PASSAGE SHOWN:
=-=-=-=-=

Love my neighbor as myself — that is ultimate connection. Lately I’ve been dealing with some personal interactions that are making that goal extremely difficult. I don’t even want to think of this woman as my neighbor, much less to love her. She’s done her best to make my life miserable. And, she seems to have no regret, or even acknowledgment of the pain she has caused. This is going to be a tough one. After all she seems to be saying that it’s all my fault and even after I made a sincere apology she is still out for blood.
My first step is to spend at least a part of Lent praying for her. Even that is rather difficult. I know it is necessary, but not in any way easy.
I read the numbers and understand that so many of my generation, and even more of those who follow behind, no longer attend church or ascribe to a particular faith. I, myself, while still attending mass on a regular basis, find that I feel estranged in many ways from “church.” It’s not estranged from God/Jesus/Spirit, but from this whole organized church thing. I find much peace, strength and connection through yoga, and reflecting on daily emails from CAC (Richard Rohr’s daily reflections) and from a small group of women who meet weekly to share our walk through life.
There was a time when “church” was a center point in my life. I’ve learned much, loved much, grown much through Christian community. Ah! That might be it — What I can’t seem to find in church these days is Christian Community. Perhaps I have simply withdrawn.
Recent reflections from Richard Rohr have brought to my attention “the great comma” in the Apostle’s Creed. In the creed there one says “born of the Virgin Mary, suffered under Pontius Pilate.” That comma is Jesus’s life here on earth where he walked among people and showed the way. I’m far more interested in the comma than what comes before and after. The birth and death, to me are not nearly as useful to me as what came between. One can certainly state (and believe) the words of the Creed (Apostles and Nicene) but never be transformed by the example shown in the comma.
I think the Church and society would do well to dwell on the comma more that the phrases around it. For example, when I come to my yoga mat for a practice, the focus is not what faith or creed I might follow. The focus is on the present: how does this body feel, am I anxious, just be in this moment and see where I am. Be. Listen. A good instructor (with a small class) can give pointers on alignment without judgement about how bad you are for not being in the best alignment. Encouragement to shift a bit closer to the goal if your body allows. Oh — and acknowledgement that people are built differently and will not all shape up the same way. Wow! What if the church took that approach?
What if the Catholic Church changed its tune about Communion? Maybe viewing it as Food for the Journey that should be offered to all who desire it? A gentle touch to help one get into right alignment? A chance to be in the Presence of a great teacher who showed the Way instead of a reward for checking off all the boxes of belief and external behavior. Something to receive when one is lost, or unsure as well as thanksgiving for the gift it offers. Then, perhaps, there would be a place for healing and transformation and a new way of looking at the world.

=-=-=-=-=

DATA SHOWN:
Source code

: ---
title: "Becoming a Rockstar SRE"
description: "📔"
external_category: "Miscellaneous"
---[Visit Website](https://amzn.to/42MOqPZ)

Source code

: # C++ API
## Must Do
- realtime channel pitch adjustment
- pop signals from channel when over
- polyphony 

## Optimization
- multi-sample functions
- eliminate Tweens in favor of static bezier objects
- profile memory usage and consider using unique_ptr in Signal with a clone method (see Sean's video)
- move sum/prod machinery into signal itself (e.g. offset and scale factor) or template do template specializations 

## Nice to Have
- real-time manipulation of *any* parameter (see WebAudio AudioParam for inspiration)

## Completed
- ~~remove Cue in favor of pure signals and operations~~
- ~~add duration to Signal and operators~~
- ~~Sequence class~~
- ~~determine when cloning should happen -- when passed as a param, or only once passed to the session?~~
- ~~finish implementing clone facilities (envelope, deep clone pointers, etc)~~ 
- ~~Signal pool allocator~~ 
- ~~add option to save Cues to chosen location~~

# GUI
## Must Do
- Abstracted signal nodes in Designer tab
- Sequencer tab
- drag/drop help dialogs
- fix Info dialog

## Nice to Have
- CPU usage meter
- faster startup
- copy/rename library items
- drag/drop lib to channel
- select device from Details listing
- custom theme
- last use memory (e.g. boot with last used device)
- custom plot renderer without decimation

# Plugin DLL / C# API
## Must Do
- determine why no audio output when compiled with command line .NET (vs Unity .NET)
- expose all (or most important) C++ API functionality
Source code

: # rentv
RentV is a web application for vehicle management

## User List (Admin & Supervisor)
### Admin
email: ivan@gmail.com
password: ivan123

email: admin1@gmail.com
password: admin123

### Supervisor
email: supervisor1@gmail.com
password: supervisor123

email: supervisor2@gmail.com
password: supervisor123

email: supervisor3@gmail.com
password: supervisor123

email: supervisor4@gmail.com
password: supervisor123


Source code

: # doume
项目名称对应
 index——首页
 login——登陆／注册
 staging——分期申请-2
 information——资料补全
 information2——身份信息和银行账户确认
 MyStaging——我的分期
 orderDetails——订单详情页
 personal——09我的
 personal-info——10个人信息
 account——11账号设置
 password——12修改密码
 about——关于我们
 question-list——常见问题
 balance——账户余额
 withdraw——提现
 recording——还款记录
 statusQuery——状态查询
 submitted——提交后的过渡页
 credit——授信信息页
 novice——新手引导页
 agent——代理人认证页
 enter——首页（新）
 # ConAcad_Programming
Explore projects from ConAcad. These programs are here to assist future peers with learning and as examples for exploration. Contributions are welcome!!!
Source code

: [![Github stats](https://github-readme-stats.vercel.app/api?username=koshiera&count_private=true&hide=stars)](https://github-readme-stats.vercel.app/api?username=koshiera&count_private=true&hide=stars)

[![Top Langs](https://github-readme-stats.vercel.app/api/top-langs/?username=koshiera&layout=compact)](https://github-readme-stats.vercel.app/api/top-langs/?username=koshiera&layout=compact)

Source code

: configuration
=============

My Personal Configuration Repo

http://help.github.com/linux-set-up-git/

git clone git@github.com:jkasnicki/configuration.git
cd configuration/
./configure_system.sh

=-=-=-=-=

PROBLEM STATEMENT: Transcribe the reflection on faith and church word for word, from "What if the Catholic" to "at the world.".

RESPONSE TO THE TASK:
What if the Catholic Church changed its tune about Communion? Maybe viewing it as Food for the Journey that should be offered to all who desire it? A gentle touch to help one get into right alignment? A chance to be in the Presence of a great teacher who showed the Way instead of a reward for checking off all the boxes of belief and external behavior. Something to receive when one is lost, or unsure as well as thanksgiving for the gift it offers. Then, perhaps, there would be a place for healing and transformation and a new way of looking at the world.